BM Güvenlik Konseyinin mevcut yapısına yönelik eleştirilerini sürdüren Cumhurbaşkanı Erdoğan, " Şu andaki haliyle ben BM'den adalet beklemiyorum. Böyle bir adalet oradan çıkmaz, bunu bilin" diye konuştu.

Suriye meselesinde BM Güvenlik Konseyi'nin adım atmadığını hatırlatan Cumhurbaşkanı Erdoğan, Suriye'deki ölümlerin 1 milyona ulaştığını söyledi. Erdoğan," BM'den Suriye'de Irak'ta bir şey görebildiniz mi? Şu anda 600'lü rakamlar konuşuluyor ama hayır bana göre Suriye'de 1 milyona yakın insan öldü. Ve bu ölümler hala devam ediyor. Çocuk, kadın, bebek, ayırım yapmaksızın devam ediyor. Nerde BM ? Ne yapıyor ? Irakta var mı ? Yine yok" diye konuştu.

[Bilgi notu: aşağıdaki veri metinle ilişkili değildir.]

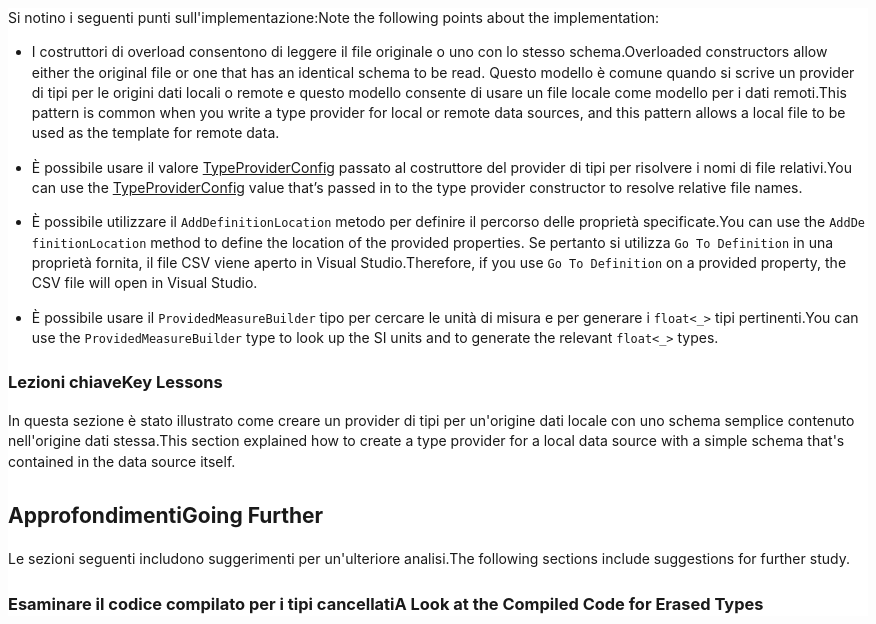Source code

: <span data-ttu-id="f61b9-344">Si notino i seguenti punti sull'implementazione:</span><span class="sxs-lookup"><span data-stu-id="f61b9-344">Note the following points about the implementation:</span></span>

- <span data-ttu-id="f61b9-345">I costruttori di overload consentono di leggere il file originale o uno con lo stesso schema.</span><span class="sxs-lookup"><span data-stu-id="f61b9-345">Overloaded constructors allow either the original file or one that has an identical schema to be read.</span></span> <span data-ttu-id="f61b9-346">Questo modello è comune quando si scrive un provider di tipi per le origini dati locali o remote e questo modello consente di usare un file locale come modello per i dati remoti.</span><span class="sxs-lookup"><span data-stu-id="f61b9-346">This pattern is common when you write a type provider for local or remote data sources, and this pattern allows a local file to be used as the template for remote data.</span></span>

- <span data-ttu-id="f61b9-347">È possibile usare il valore [TypeProviderConfig](https://msdn.microsoft.com/library/1cda7b9a-3d07-475d-9315-d65e1c97eb44) passato al costruttore del provider di tipi per risolvere i nomi di file relativi.</span><span class="sxs-lookup"><span data-stu-id="f61b9-347">You can use the [TypeProviderConfig](https://msdn.microsoft.com/library/1cda7b9a-3d07-475d-9315-d65e1c97eb44) value that’s passed in to the type provider constructor to resolve relative file names.</span></span>

- <span data-ttu-id="f61b9-348">È possibile utilizzare il `AddDefinitionLocation` metodo per definire il percorso delle proprietà specificate.</span><span class="sxs-lookup"><span data-stu-id="f61b9-348">You can use the `AddDefinitionLocation` method to define the location of the provided properties.</span></span> <span data-ttu-id="f61b9-349">Se pertanto si utilizza `Go To Definition` in una proprietà fornita, il file CSV viene aperto in Visual Studio.</span><span class="sxs-lookup"><span data-stu-id="f61b9-349">Therefore, if you use `Go To Definition` on a provided property, the CSV file will open in Visual Studio.</span></span>

- <span data-ttu-id="f61b9-350">È possibile usare il `ProvidedMeasureBuilder` tipo per cercare le unità di misura e per generare i `float<_>` tipi pertinenti.</span><span class="sxs-lookup"><span data-stu-id="f61b9-350">You can use the `ProvidedMeasureBuilder` type to look up the SI units and to generate the relevant `float<_>` types.</span></span>

### <a name="key-lessons"></a><span data-ttu-id="f61b9-351">Lezioni chiave</span><span class="sxs-lookup"><span data-stu-id="f61b9-351">Key Lessons</span></span>

<span data-ttu-id="f61b9-352">In questa sezione è stato illustrato come creare un provider di tipi per un'origine dati locale con uno schema semplice contenuto nell'origine dati stessa.</span><span class="sxs-lookup"><span data-stu-id="f61b9-352">This section explained how to create a type provider for a local data source with a simple schema that's contained in the data source itself.</span></span>

## <a name="going-further"></a><span data-ttu-id="f61b9-353">Approfondimenti</span><span class="sxs-lookup"><span data-stu-id="f61b9-353">Going Further</span></span>

<span data-ttu-id="f61b9-354">Le sezioni seguenti includono suggerimenti per un'ulteriore analisi.</span><span class="sxs-lookup"><span data-stu-id="f61b9-354">The following sections include suggestions for further study.</span></span>

### <a name="a-look-at-the-compiled-code-for-erased-types"></a><span data-ttu-id="f61b9-355">Esaminare il codice compilato per i tipi cancellati</span><span class="sxs-lookup"><span data-stu-id="f61b9-355">A Look at the Compiled Code for Erased Types</span></span>
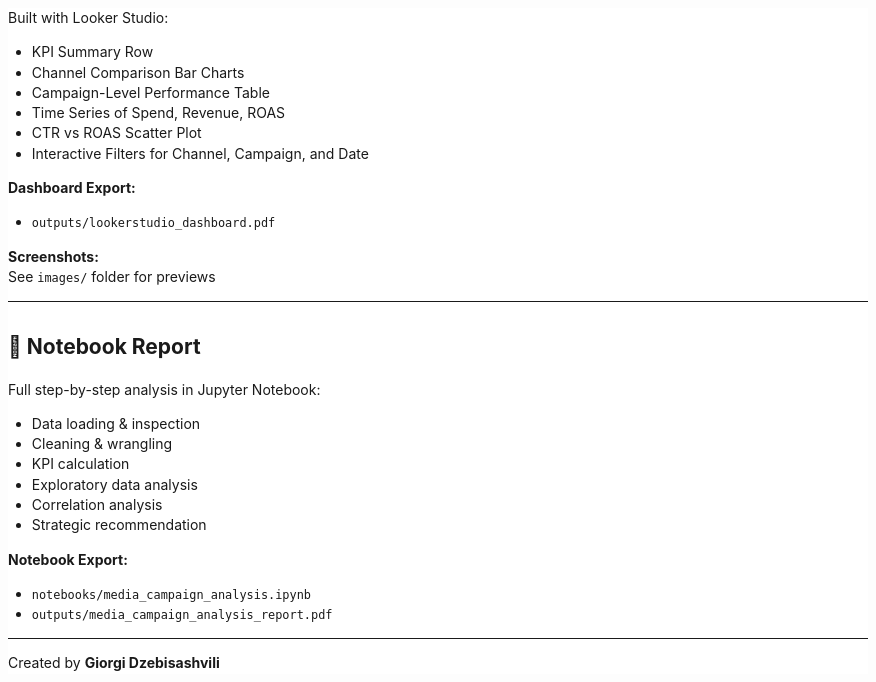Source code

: Built with Looker Studio:

- KPI Summary Row
- Channel Comparison Bar Charts
- Campaign-Level Performance Table
- Time Series of Spend, Revenue, ROAS
- CTR vs ROAS Scatter Plot
- Interactive Filters for Channel, Campaign, and Date

**Dashboard Export:**
- `outputs/lookerstudio_dashboard.pdf`

**Screenshots:**  
See `images/` folder for previews

---

## 📓 Notebook Report

Full step-by-step analysis in Jupyter Notebook:

- Data loading & inspection
- Cleaning & wrangling
- KPI calculation
- Exploratory data analysis
- Correlation analysis
- Strategic recommendation

**Notebook Export:**  
- `notebooks/media_campaign_analysis.ipynb`  
- `outputs/media_campaign_analysis_report.pdf`

---
Created by **Giorgi Dzebisashvili**
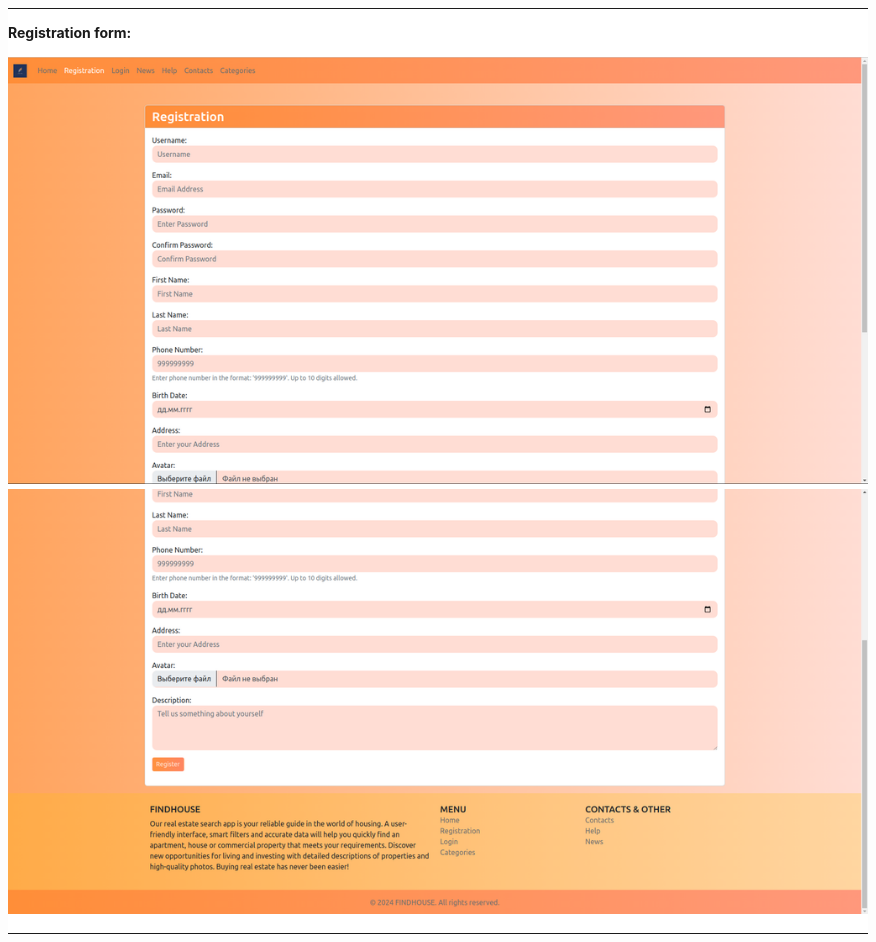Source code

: ___

**Registration form:**

![](https://github.com/MishanyaS/find_house/blob/main/photos/registration/registration%20form.png?raw=true)
![](https://github.com/MishanyaS/find_house/blob/main/photos/registration/registration%20form%202.png?raw=true)

___
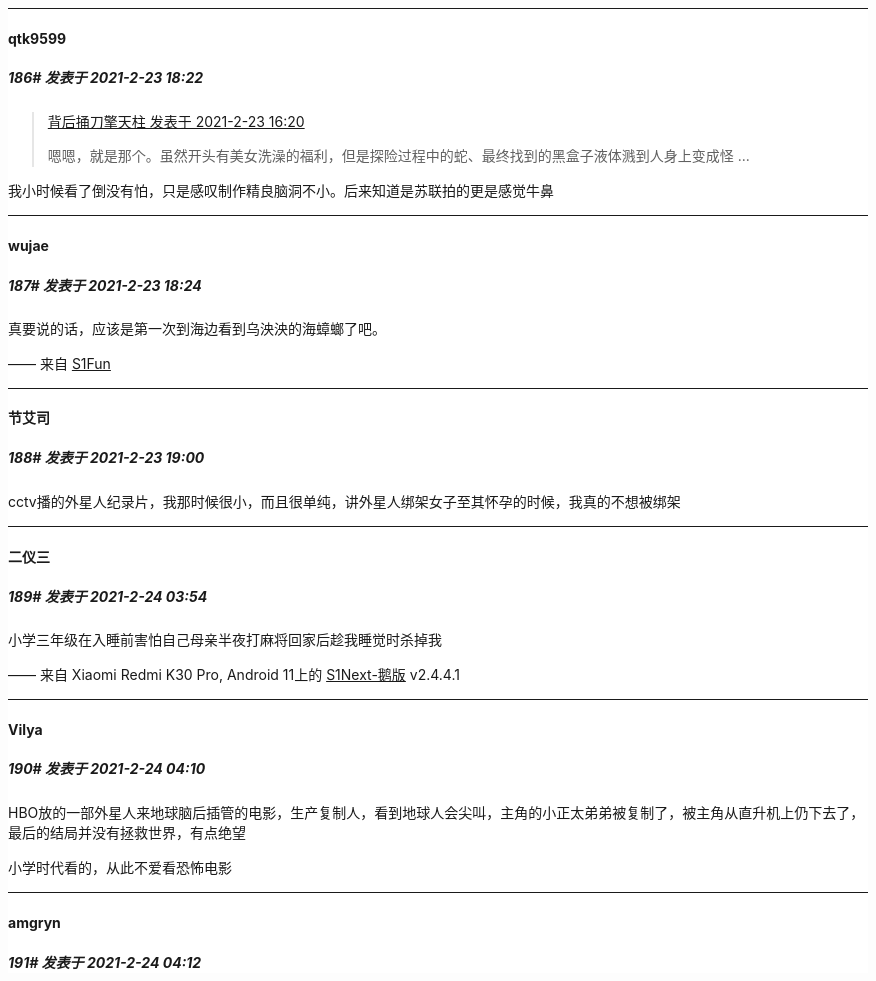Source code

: -----

####  qtk9599  
##### 186#       发表于 2021-2-23 18:22


<blockquote><a href="httphttps://bbs.saraba1st.com/2b/forum.php?mod=redirect&amp;goto=findpost&amp;pid=50417316&amp;ptid=1989170" target="_blank">背后捅刀擎天柱 发表于 2021-2-23 16:20</a>

嗯嗯，就是那个。虽然开头有美女洗澡的福利，但是探险过程中的蛇、最终找到的黑盒子液体溅到人身上变成怪 ...</blockquote>
我小时候看了倒没有怕，只是感叹制作精良脑洞不小。后来知道是苏联拍的更是感觉牛鼻


-----

####  wujae  
##### 187#       发表于 2021-2-23 18:24


真要说的话，应该是第一次到海边看到乌泱泱的海蟑螂了吧。

—— 来自 [S1Fun](https://s1fun.koalcat.com)


-----

####  节艾司  
##### 188#       发表于 2021-2-23 19:00


cctv播的外星人纪录片，我那时候很小，而且很单纯，讲外星人绑架女子至其怀孕的时候，我真的不想被绑架


-----

####  二仪三  
##### 189#       发表于 2021-2-24 03:54


小学三年级在入睡前害怕自己母亲半夜打麻将回家后趁我睡觉时杀掉我

—— 来自 Xiaomi Redmi K30 Pro, Android 11上的 [S1Next-鹅版](https://github.com/ykrank/S1-Next/releases) v2.4.4.1


-----

####  Vilya  
##### 190#       发表于 2021-2-24 04:10


HBO放的一部外星人来地球脑后插管的电影，生产复制人，看到地球人会尖叫，主角的小正太弟弟被复制了，被主角从直升机上仍下去了，最后的结局并没有拯救世界，有点绝望

小学时代看的，从此不爱看恐怖电影


-----

####  amgryn  
##### 191#       发表于 2021-2-24 04:12
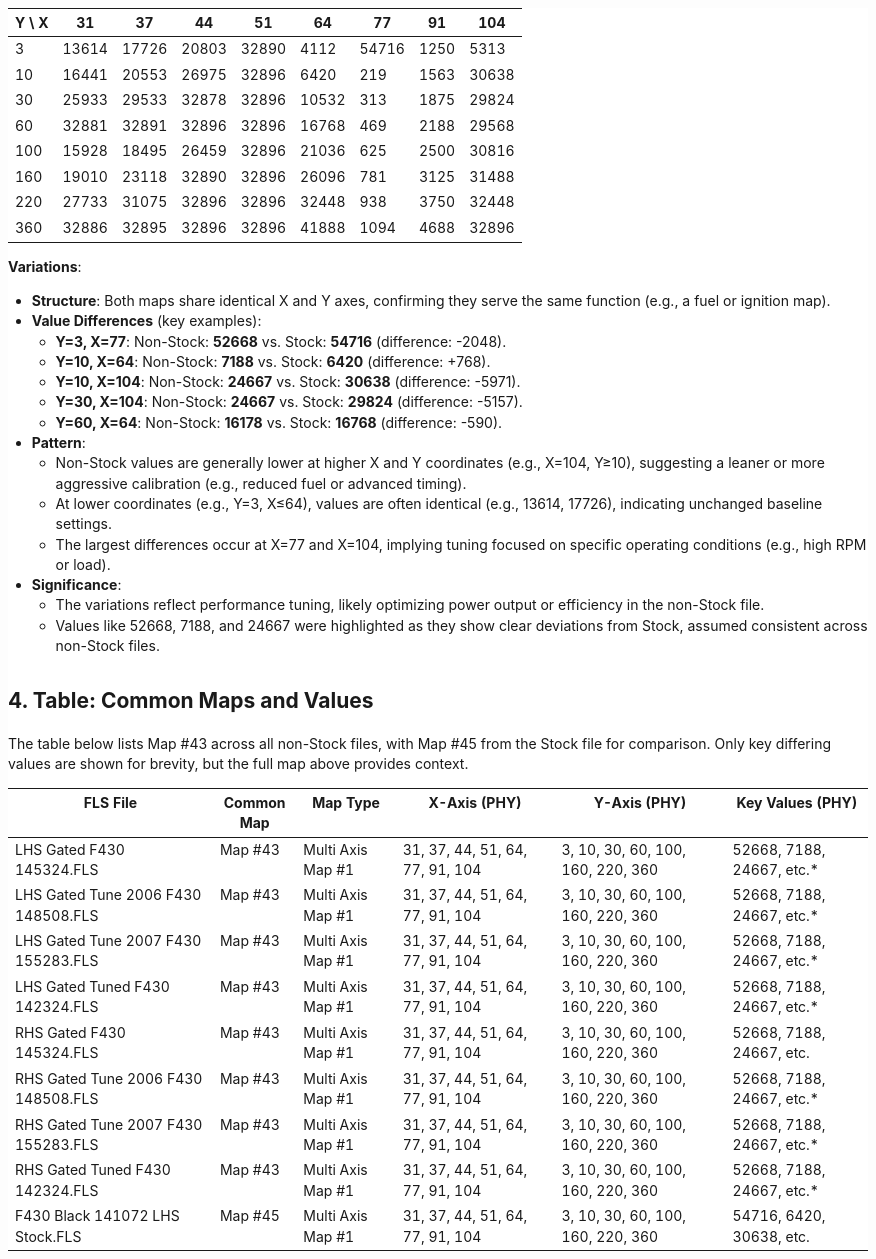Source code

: | Y \ X | 31   | 37   | 44   | 51   | 64   | 77   | 91  | 104  |
|-------|------|------|------|------|------|------|-----|------|
| 3     | 13614 | 17726 | 20803 | 32890 | 4112 | 54716 | 1250 | 5313 |
| 10    | 16441 | 20553 | 26975 | 32896 | 6420 | 219  | 1563 | 30638 |
| 30    | 25933 | 29533 | 32878 | 32896 | 10532 | 313  | 1875 | 29824 |
| 60    | 32881 | 32891 | 32896 | 32896 | 16768 | 469  | 2188 | 29568 |
| 100   | 15928 | 18495 | 26459 | 32896 | 21036 | 625  | 2500 | 30816 |
| 160   | 19010 | 23118 | 32890 | 32896 | 26096 | 781  | 3125 | 31488 |
| 220   | 27733 | 31075 | 32896 | 32896 | 32448 | 938  | 3750 | 32448 |
| 360   | 32886 | 32895 | 32896 | 32896 | 41888 | 1094 | 4688 | 32896 |

**Variations**:
- **Structure**: Both maps share identical X and Y axes, confirming they serve the same function (e.g., a fuel or ignition map).
- **Value Differences** (key examples):
  - **Y=3, X=77**: Non-Stock: **52668** vs. Stock: **54716** (difference: -2048).
  - **Y=10, X=64**: Non-Stock: **7188** vs. Stock: **6420** (difference: +768).
  - **Y=10, X=104**: Non-Stock: **24667** vs. Stock: **30638** (difference: -5971).
  - **Y=30, X=104**: Non-Stock: **24667** vs. Stock: **29824** (difference: -5157).
  - **Y=60, X=64**: Non-Stock: **16178** vs. Stock: **16768** (difference: -590).
- **Pattern**:
  - Non-Stock values are generally lower at higher X and Y coordinates (e.g., X=104, Y≥10), suggesting a leaner or more aggressive calibration (e.g., reduced fuel or advanced timing).
  - At lower coordinates (e.g., Y=3, X≤64), values are often identical (e.g., 13614, 17726), indicating unchanged baseline settings.
  - The largest differences occur at X=77 and X=104, implying tuning focused on specific operating conditions (e.g., high RPM or load).
- **Significance**:
  - The variations reflect performance tuning, likely optimizing power output or efficiency in the non-Stock file.
  - Values like 52668, 7188, and 24667 were highlighted as they show clear deviations from Stock, assumed consistent across non-Stock files.

## 4. Table: Common Maps and Values

The table below lists Map #43 across all non-Stock files, with Map #45 from the Stock file for comparison. Only key differing values are shown for brevity, but the full map above provides context.

| **FLS File**                        | **Common Map** | **Map Type**       | **X-Axis (PHY)**             | **Y-Axis (PHY)**             | **Key Values (PHY)**         |
|-------------------------------------|----------------|--------------------|------------------------------|------------------------------|-----------------------------|
| LHS Gated F430 145324.FLS           | Map #43        | Multi Axis Map #1 | 31, 37, 44, 51, 64, 77, 91, 104 | 3, 10, 30, 60, 100, 160, 220, 360 | 52668, 7188, 24667, etc.* |
| LHS Gated Tune 2006 F430 148508.FLS | Map #43        | Multi Axis Map #1 | 31, 37, 44, 51, 64, 77, 91, 104 | 3, 10, 30, 60, 100, 160, 220, 360 | 52668, 7188, 24667, etc.* |
| LHS Gated Tune 2007 F430 155283.FLS | Map #43        | Multi Axis Map #1 | 31, 37, 44, 51, 64, 77, 91, 104 | 3, 10, 30, 60, 100, 160, 220, 360 | 52668, 7188, 24667, etc.* |
| LHS Gated Tuned F430 142324.FLS     | Map #43        | Multi Axis Map #1 | 31, 37, 44, 51, 64, 77, 91, 104 | 3, 10, 30, 60, 100, 160, 220, 360 | 52668, 7188, 24667, etc.* |
| RHS Gated F430 145324.FLS           | Map #43        | Multi Axis Map #1 | 31, 37, 44, 51, 64, 77, 91, 104 | 3, 10, 30, 60, 100, 160, 220, 360 | 52668, 7188, 24667, etc.  |
| RHS Gated Tune 2006 F430 148508.FLS | Map #43        | Multi Axis Map #1 | 31, 37, 44, 51, 64, 77, 91, 104 | 3, 10, 30, 60, 100, 160, 220, 360 | 52668, 7188, 24667, etc.* |
| RHS Gated Tune 2007 F430 155283.FLS | Map #43        | Multi Axis Map #1 | 31, 37, 44, 51, 64, 77, 91, 104 | 3, 10, 30, 60, 100, 160, 220, 360 | 52668, 7188, 24667, etc.* |
| RHS Gated Tuned F430 142324.FLS     | Map #43        | Multi Axis Map #1 | 31, 37, 44, 51, 64, 77, 91, 104 | 3, 10, 30, 60, 100, 160, 220, 360 | 52668, 7188, 24667, etc.* |
| F430 Black 141072 LHS Stock.FLS     | Map #45        | Multi Axis Map #1 | 31, 37, 44, 51, 64, 77, 91, 104 | 3, 10, 30, 60, 100, 160, 220, 360 | 54716, 6420, 30638, etc.  |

ESED HÜKÜMRANLIĞINA SON VERMEK İÇİN

Sözü TSK'nın Suriye'deki operasyonuna getiren Cumhurbaşkanı Erdoğan, "Biz 'sabır sabır' dedik, en sonunda dayanamadık ve Suriye'ye ÖSO ile beraber girmek zorunda kaldık. Niçin girdik ? Bizim Suriye'nin topraklarında gözümüz yok. Mesele toprakların gerçek sahipleri topraklarına sahip olsunlar, bunu sağlamak için, yani orada bir adaletin tesisi için varız. Devlet terörü estiren, zalim Esed'in hükümdarlığına son vermek için biz oraya girdik. Başka birşey için değil. Kimse de ırkçı milliyetçilik yapmasın. Bizim asabi bir milliyetçiliğe asla olumlu bakmamız mümkün değildir. Irkçılığı bir kenara bırakacağız. Mezhepçiliği bir kenara bırakacağız. Bizim dinimiz İslam" şeklinde konuştu.